Chronic inflammatory diseases that differ in the primary phenotype may share common genetic risk factors and also common inflammatory pathways and, consequently, targeted (biologic) therapies are effective across several indications. In the 1st FP the applicants have created an interdisciplinary clinical research environment in which large cohorts were established for molecular etiology and clinical intervention trials. Through additional professorships by the cluster but also university recruitment (e.g. atopic eczema; COPD/asthma) the scope could be substantially broadened. While RA I addresses the relationship between genomes and phenotypes on a molecular epidemiologic level in large cohorts, this RA will utilize individual in-depth genetic and genomic analysis for individual translation to patient care. Hypothesis generation in single cases will be extended to case series either followed by proof-of-concept therapeutic interventions or will give rise to cohort studies in RA I. Targeted anti-inflammatory therapies (e.g. biologics) will be examined across different indications (including patients with extreme therapy responses, e.g. in refractoriness) in a human systems biology based investigation of regulatory disease networks.

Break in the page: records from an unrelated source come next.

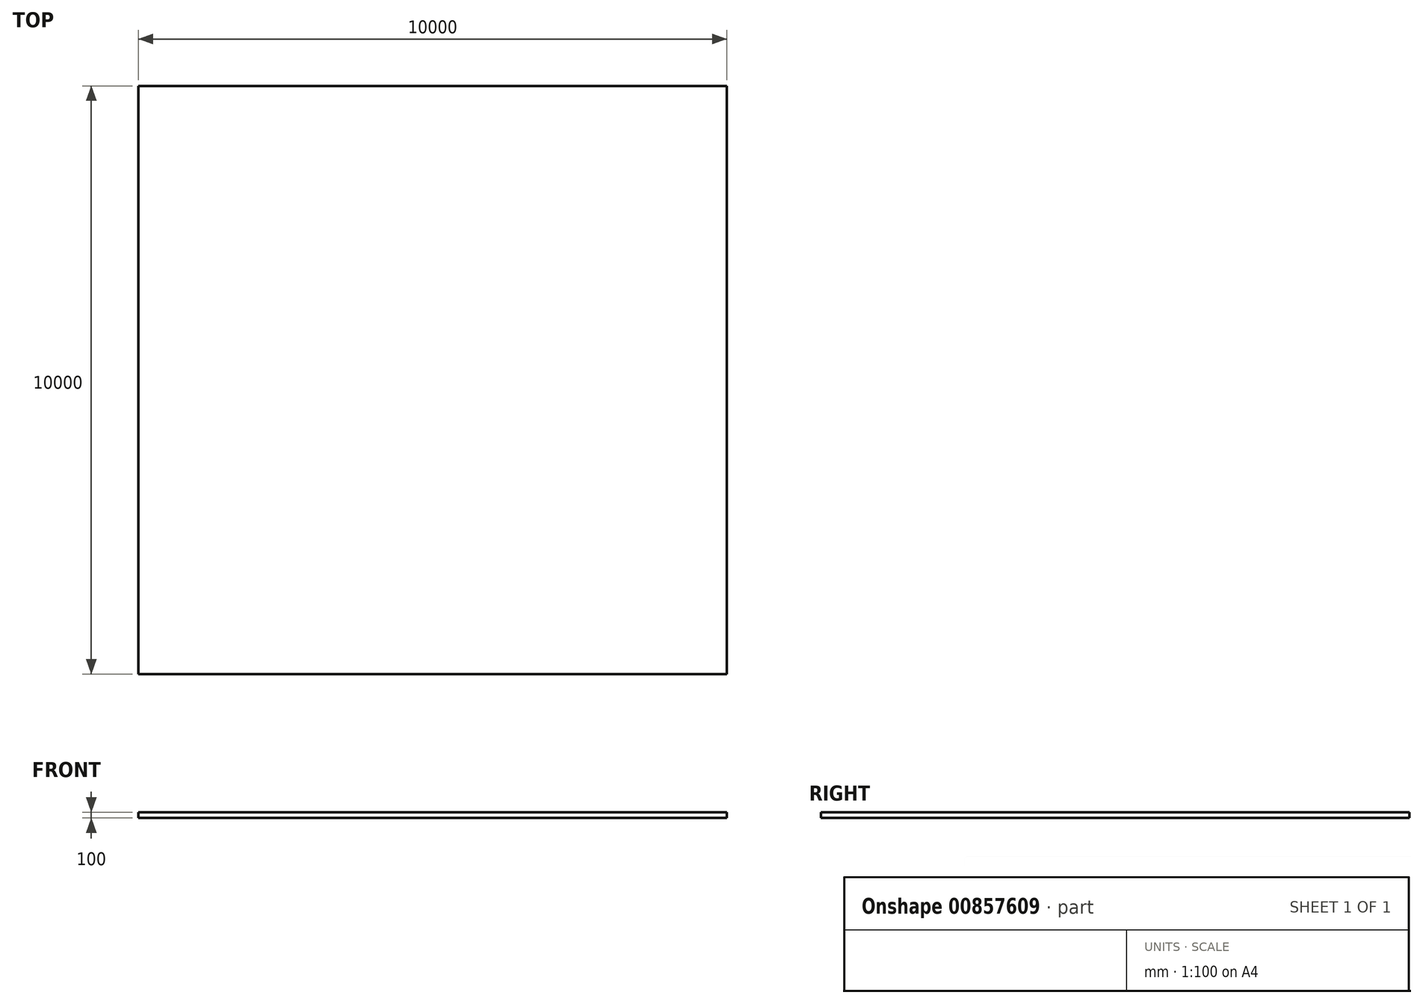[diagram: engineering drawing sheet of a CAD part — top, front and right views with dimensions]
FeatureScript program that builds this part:
annotation { "Feature Type Name" : "Feature", "Feature Type Description" : "" }
export const myFeature = defineFeature(function(context is Context, id is Id, definition is map)
    precondition{}
    {
        {
            var Q0;
            Q0=qCreatedBy(makeId("Top.planeOp"),FACE);
            var sketch = newSketch(context, id + "F0", { "sketchPlane" : qUnion([Q0])});
            skLineSegment(sketch, "E0.bottom", {"start": v(5000, 5000) * mm, "end": v(-5000, 5000) * mm});
            skLineSegment(sketch, "E0.top", {"start": v(5000, -5000) * mm, "end": v(-5000, -5000) * mm});
            skLineSegment(sketch, "E0.left", {"start": v(5000, 5000) * mm, "end": v(5000, -5000) * mm});
            skLineSegment(sketch, "E0.right", {"start": v(-5000, 5000) * mm, "end": v(-5000, -5000) * mm});
            skPoint(sketch, "E0.middle", {"position": v(0, 0) * mm});
            skSolve(sketch);
        }
        {
            var Q0;
            Q0 = qSketchRegion(id + "F0", true);
            extrude(context, id + "F1", {"entities" : qUnion([Q0]), "depth" : 100 * mm, "offsetDistance" : 25.4 * mm});
        }
    });
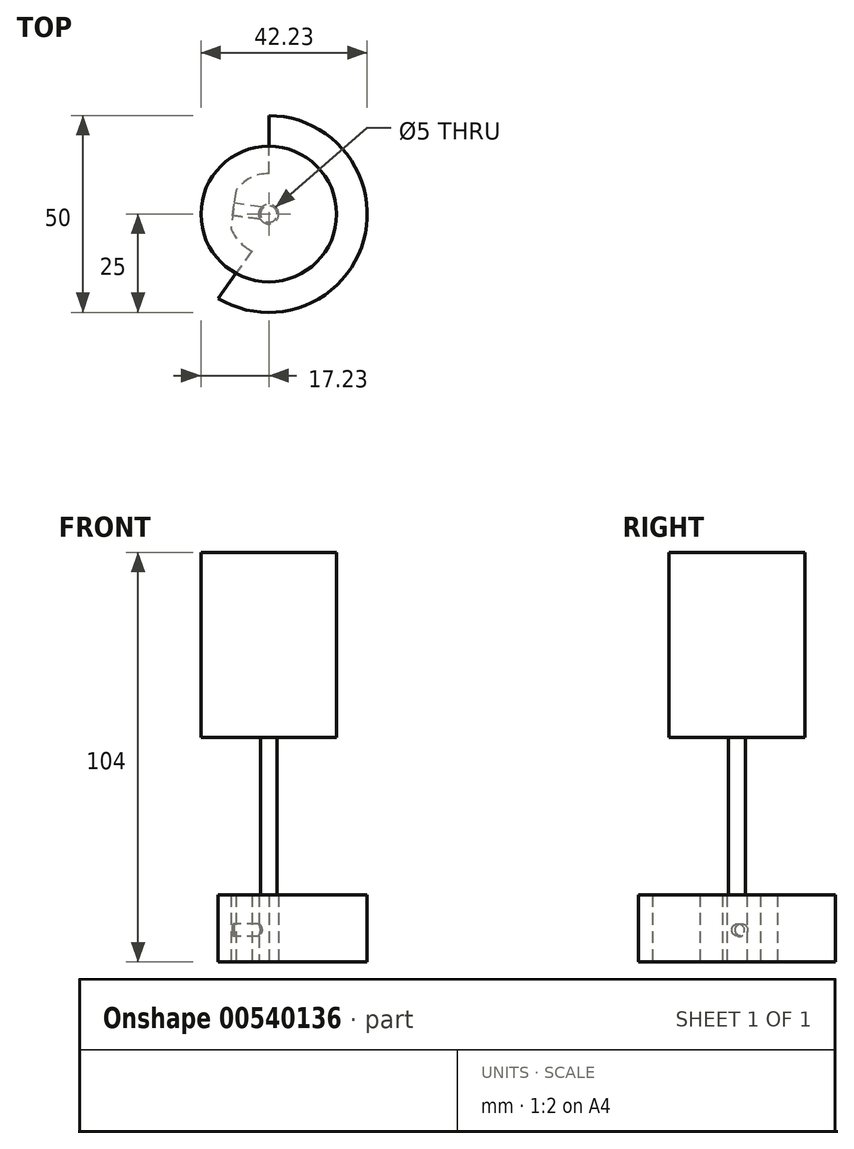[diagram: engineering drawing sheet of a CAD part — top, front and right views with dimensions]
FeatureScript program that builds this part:
annotation { "Feature Type Name" : "Feature", "Feature Type Description" : "" }
export const myFeature = defineFeature(function(context is Context, id is Id, definition is map)
    precondition{}
    {
        {
            var Q0;
            Q0=qCreatedBy(makeId("Top.planeOp"),FACE);
            var sketch = newSketch(context, id + "F0", { "sketchPlane" : qUnion([Q0])});
            skArc(sketch, "E0", {"start": v(-12.9, -21.42) * mm, "mid": v(24.09, -6.7) * mm, "end": v(0, 25) * mm});
            skLineSegment(sketch, "E1", {"start": v(0, 10.28) * mm, "end": v(0, 25) * mm});
            skArc(sketch, "E2", {"start": v(0, 10.28) * mm, "mid": v(-4.71, 9.14) * mm, "end": v(-8.38, 5.96) * mm});
            skLineSegment(sketch, "E3", {"start": v(-4.3, -9.34) * mm, "end": v(-12.9, -21.42) * mm});
            skCircle(sketch, "E4", {"center": v(0, 0) * mm, "radius": 2.5 * mm});
            skLineSegment(sketch, "E5", {"start": v(-8.38, 5.96) * mm, "end": v(-9.62, -3.64) * mm});
            skArc(sketch, "E6.trimOffspring", {"start": v(-9.62, -3.64) * mm, "mid": v(-7.52, -7) * mm, "end": v(-4.3, -9.34) * mm});
            skSolve(sketch);
        }
        {
            var Q0;
            {var subQ0=sQuery(id+"F0.wireOp",EDGE,"E0");Q0=makeQuery(id+"F0.imprint","IMPRINT",FACE,{"disambiguationData":[TD([[makeQuery(id+"F0.imprint","IMPRINT",EDGE,{"derivedFrom":subQ0}),1.0]])]});}
            extrude(context, id + "F1", {"entities" : qUnion([Q0]), "depth" : 17 * mm, "offsetDistance" : 25 * mm});
        }
        {
            var Q0;
            Q0=makeQuery(id+"F1.opExtrude","CAP_FACE",FACE,{"disambiguationData":[OSD([sQuery(id+"F0.wireOp",EDGE,"E0"),sQuery(id+"F0.wireOp",EDGE,"E1"),sQuery(id+"F0.wireOp",EDGE,"E2"),sQuery(id+"F0.wireOp",EDGE,"E3"),sQuery(id+"F0.wireOp",EDGE,"E4")])],"isStart":false});
            var sketch = newSketch(context, id + "F2", { "sketchPlane" : qUnion([Q0])});
            skCircle(sketch, "E7", {"center": v(0, 0) * mm, "radius": 2.12 * mm});
            skSolve(sketch);
        }
        {
            var Q0;
            Q0=makeQuery(id+"F2.imprint","IMPRINT",FACE,{"disambiguationData":[TD([[makeQuery(id+"F2.imprint","IMPRINT",EDGE,{"derivedFrom":sQuery(id+"F2.wireOp",EDGE,"E7")}),1.0]])]});
            extrude(context, id + "F3", {"entities" : qUnion([Q0]), "depth" : 40 * mm, "offsetDistance" : 25 * mm});
        }
        {
            var Q0;
            Q0=makeQuery(id+"F3.opExtrude","CAP_FACE",FACE,{"disambiguationData":[OSD([sQuery(id+"F2.wireOp",EDGE,"E7")])],"isStart":false});
            var sketch = newSketch(context, id + "F4", { "sketchPlane" : qUnion([Q0])});
            skCircle(sketch, "E8", {"center": v(0, 0) * mm, "radius": 17.23 * mm});
            skSolve(sketch);
        }
        {
            var Q0;
            Q0=makeQuery(id+"F4.imprint","IMPRINT",FACE,{"disambiguationData":[TD([[makeQuery(id+"F4.imprint","IMPRINT",EDGE,{"derivedFrom":makeQuery(id+"F3.opExtrude","CAP_EDGE",EDGE,{"disambiguationData":[OSD([sQuery(id+"F2.wireOp",EDGE,"E7")])],"isStart":false})}),1.0]])]});
            var Q1;
            Q1=makeQuery(id+"F4.imprint","IMPRINT",FACE,{"disambiguationData":[TD([[makeQuery(id+"F4.imprint","IMPRINT",EDGE,{"derivedFrom":sQuery(id+"F4.wireOp",EDGE,"E8")}),1.0]])]});
            extrude(context, id + "F5", {"entities" : qUnion([Q0, Q1]), "operationType" : NewBodyOperationType.ADD, "depth" : 47 * mm, "offsetDistance" : 25 * mm});
        }
        {
            var Q0;
            Q0=makeQuery(id+"F1.opExtrude","SWEPT_FACE",FACE,{"disambiguationData":[OSD([sQuery(id+"F0.wireOp",EDGE,"E5")])]});
            var sketch = newSketch(context, id + "F6", { "sketchPlane" : qUnion([Q0])});
            skCircle(sketch, "E9", {"center": v(0, 8.11) * mm, "radius": 1.58 * mm});
            skSolve(sketch);
        }
        {
            var Q0;
            Q0=makeQuery(id+"F6.imprint","IMPRINT",FACE,{"disambiguationData":[TD([[makeQuery(id+"F6.imprint","IMPRINT",EDGE,{"derivedFrom":sQuery(id+"F6.wireOp",EDGE,"E9")}),1.0]])]});
            extrude(context, id + "F7", {"entities" : qUnion([Q0]), "operationType" : NewBodyOperationType.REMOVE, "endBound" : BoundingType.UP_TO_NEXT, "oppositeDirection" : true, "depth" : 25 * mm, "offsetDistance" : 25 * mm});
        }
    });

A particular goal of this RA is the prototypic definition of drug efficacy on the molecular level. Targeted interventions will be used to define patients subpopulations based on long-term outcomes. The CCIMs established in the 1st FP of the cluster (now as CL XIII) and the epidemiology cluster laboratory (CL XI) will be the important interaction partners in particular with their interests to define early disease at the “point of no return”.

Contribution to the Scientific Discourse

The RA drives systematic clinical research in chronic inflammatory diseases and aims at a molecular re-definition of inflammatory disease entities, the definition of early disease as an entry point for causative therapy and investigates therapeutic response in inflammatory barrier diseases. The projects interact closely with all other RAs and will investigate (1) molecular signatures of different targeted interventions (e.g. anti-IL6, anti-TNF) in responders and non-responders, (2) algorithms to use individual full (or partial) genome analysis and other genomic/proteomic biomarkers for clinical decision in individual cases, (3) novel study designs for clinical trials using individual treatment and molecular definition of inflammatory disease entities and (4) ethical and legal implications of personalized (“genomized”) medical conduct.